Roth and the team at Recalibrate though will help take additional steps to help someone if they need it, like if they are really struggling and could use professional help.
"If we do see stuff, we will recommend higher diagnoses or anything -- because we're not counselors or clinicians or anything like that but we do work well with the Phoenix program out of Ocean Mental Health, a lot of us are mentors for the program that they have set up just for that," Roth said.
From time to time, Recalibrate will set up weekend retreats for military veterans and first responders to get away together, and locally, but talk and have some fun taking a break from everything else.
"During the pandemic, we actually hosted our first at-home retreat, which was pretty cool," Roth said. "We had 8 Veterans from all branches, male and female, and we had two beach houses in LBI, we did surfing, skydiving, journaling, did some physical fitness -- getting these guys to do yoga -- and all in two-and-a-half-days.
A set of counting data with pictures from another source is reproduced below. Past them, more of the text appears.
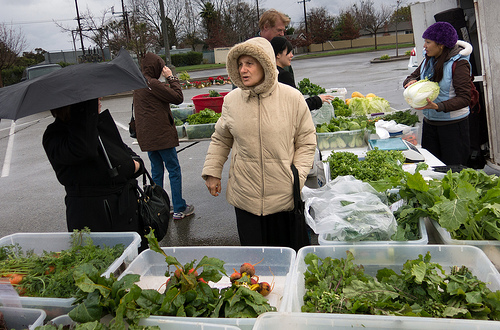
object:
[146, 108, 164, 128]
brown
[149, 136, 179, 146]
color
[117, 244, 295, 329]
bucket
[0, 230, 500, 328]
stand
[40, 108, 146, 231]
black jacket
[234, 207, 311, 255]
pants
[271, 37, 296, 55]
black hair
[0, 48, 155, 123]
umbrella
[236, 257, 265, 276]
radish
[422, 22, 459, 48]
cap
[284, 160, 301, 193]
pocket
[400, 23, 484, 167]
woman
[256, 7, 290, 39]
man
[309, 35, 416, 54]
fence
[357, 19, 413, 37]
house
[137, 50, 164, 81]
hood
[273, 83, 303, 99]
shoulder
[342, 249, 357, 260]
leaves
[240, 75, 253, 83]
mouth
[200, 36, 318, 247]
woman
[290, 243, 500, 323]
bins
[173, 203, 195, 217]
sneaker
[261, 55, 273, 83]
fur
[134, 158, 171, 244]
bags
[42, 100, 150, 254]
woman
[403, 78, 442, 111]
fruits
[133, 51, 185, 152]
brown jacket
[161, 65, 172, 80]
hand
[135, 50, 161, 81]
head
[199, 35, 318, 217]
jacket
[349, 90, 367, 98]
vegetable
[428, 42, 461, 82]
hair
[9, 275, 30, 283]
carrots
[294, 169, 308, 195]
hand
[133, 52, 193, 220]
woman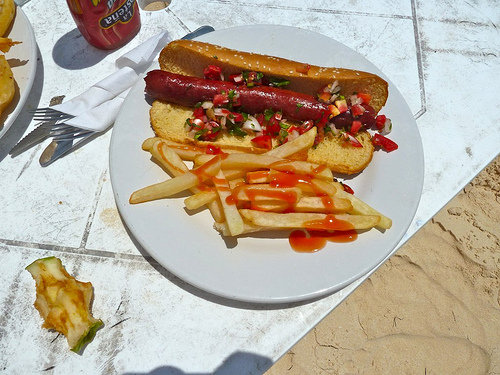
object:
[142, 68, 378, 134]
hot dog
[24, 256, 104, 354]
apple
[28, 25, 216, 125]
forks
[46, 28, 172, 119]
napkin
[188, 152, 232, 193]
ketchup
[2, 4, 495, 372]
top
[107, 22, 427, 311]
plate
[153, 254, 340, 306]
edge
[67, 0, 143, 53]
half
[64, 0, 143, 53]
bottle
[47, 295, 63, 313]
brown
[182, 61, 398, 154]
fixings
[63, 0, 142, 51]
ketchup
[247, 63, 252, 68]
sesame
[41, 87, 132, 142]
fork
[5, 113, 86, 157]
knife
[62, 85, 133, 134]
paper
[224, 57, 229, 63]
sesame seeds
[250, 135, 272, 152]
pico de-gallo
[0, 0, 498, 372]
table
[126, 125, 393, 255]
food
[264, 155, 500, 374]
sand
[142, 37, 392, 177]
bun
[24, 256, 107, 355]
apple core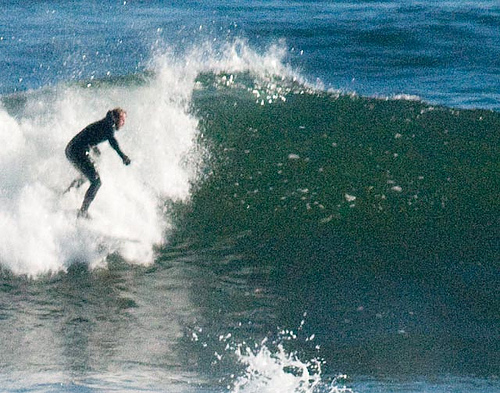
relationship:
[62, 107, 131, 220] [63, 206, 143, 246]
guy riding surfboard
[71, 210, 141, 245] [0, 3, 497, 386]
surfboard in water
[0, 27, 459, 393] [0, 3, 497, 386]
foam splashing up from water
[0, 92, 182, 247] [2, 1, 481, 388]
water wall in ocean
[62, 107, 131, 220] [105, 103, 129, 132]
guy has head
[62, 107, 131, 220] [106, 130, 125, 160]
guy has arm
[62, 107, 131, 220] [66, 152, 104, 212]
guy has leg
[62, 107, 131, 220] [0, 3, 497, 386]
guy in water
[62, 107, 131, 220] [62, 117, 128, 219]
guy in swimsuit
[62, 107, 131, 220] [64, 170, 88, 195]
guy has leg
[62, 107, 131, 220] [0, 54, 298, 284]
guy inside wave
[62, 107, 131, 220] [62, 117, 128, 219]
guy wearing swimsuit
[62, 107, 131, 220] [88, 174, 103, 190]
guy has knee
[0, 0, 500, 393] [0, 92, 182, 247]
ocean in front of water wall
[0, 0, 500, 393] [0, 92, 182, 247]
ocean curving over water wall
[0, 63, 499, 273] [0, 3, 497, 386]
water wall over water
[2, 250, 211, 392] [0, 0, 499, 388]
reflection on surface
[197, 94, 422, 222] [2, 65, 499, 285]
dots on side of wave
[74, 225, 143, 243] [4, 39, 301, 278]
surfboard in wave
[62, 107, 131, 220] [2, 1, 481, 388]
guy in ocean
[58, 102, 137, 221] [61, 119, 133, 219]
guy in swimsuit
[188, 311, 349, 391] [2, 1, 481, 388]
splash in ocean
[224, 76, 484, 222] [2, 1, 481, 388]
dots in ocean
It was good that they got to experience stuff that maybe they never did before and (there were) some struggles and deep conversations that we had."
Roth said there are some discussions underway about planning another retreat in the future, but no timetable or details have been mapped out yet.
"We're looking forward to hosting another one," Roth said.
In his own military service, Roth rose to the rank of Sergeant with the Marine Corps and was deployed to Afghanistan and Iraq.
There were some challenges and adjustments he had to make as he got back home and some people who helped him over the last several years.
"I came back and luckily enough I was already working in Se side Heights as a Class II, I had already went through the police academy, so I went right back into working," Roth said. "I started living over there not knowing -- I was still in my early 20's -- but looking back, I could have things differently, I could have acted differently if I knew what was -- I thought it was just me being a 20-year old living on his own stuff, but -- were there struggles? Yea, some personality things that I probably didn't click with some people emotionally and stuff like that. I think I could have done things better for myself but -- yea, it was a little bit at first but then got kind of clouded that just masked that for years until I realized what the hell happened and I have to address them myself."
Roth went from a Class II Officer in Seaside Heights to the Ocean County Sheriff's Office and then to the police department in Jackson Township in 2018.
"It took time to realize what was going on," Roth said. "I had people that I would always reach out to -- I have a cousin that I consider my older brother, law enforcement, Marine Corps as well -- I always reached out to him, I had family, some close close friends."
That support helped spark the idea within Recalibrate of a tagline that's on bracelets they have reads "Find Your Fire Team".
"More or less, people do find -- what they're looking for is guidance, people to pull them through tough times, so our tagline is "Find Your Fire Team", essentially find guys and girls that are going to form your fireteam to pull you through life," Roth said. "Our Now Mission is Life -- whether it be marriage, it could be physical fitness, mental stuff, if you're trying to do something in education -- you have to have all these people to pull you through because when you do hit rock bottom, or you start falling down, you can reach out to these people for guidance and they can pull you through."